What this task involves →
Apart from the pictures, every entry below must be given again exactly.

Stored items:
Start of Block

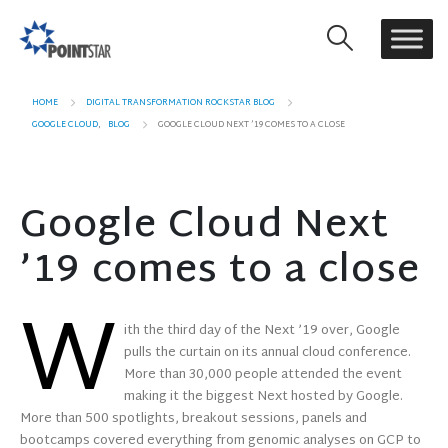
HOME
DIGITAL TRANSFORMATION ROCKSTAR BLOG
GOOGLE CLOUD
,
BLOG
GOOGLE CLOUD NEXT ’19 COMES TO A CLOSE
Google Cloud Next
’19 comes to a close
W
ith the third day of the Next ’19 over, Google
pulls the curtain on its annual cloud conference.
More than 30,000 people attended the event
making it the biggest Next hosted by Google.
More than 500 spotlights, breakout sessions, panels and
bootcamps covered everything from genomic analyses on GCP to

End of Block

Your response →
HOME
DIGITAL TRANSFORMATION ROCKSTAR BLOG
GOOGLE CLOUD
,
BLOG
GOOGLE CLOUD NEXT ’19 COMES TO A CLOSE
Google Cloud Next
’19 comes to a close
W
ith the third day of the Next ’19 over, Google
pulls the curtain on its annual cloud conference.
More than 30,000 people attended the event
making it the biggest Next hosted by Google.
More than 500 spotlights, breakout sessions, panels and
bootcamps covered everything from genomic analyses on GCP to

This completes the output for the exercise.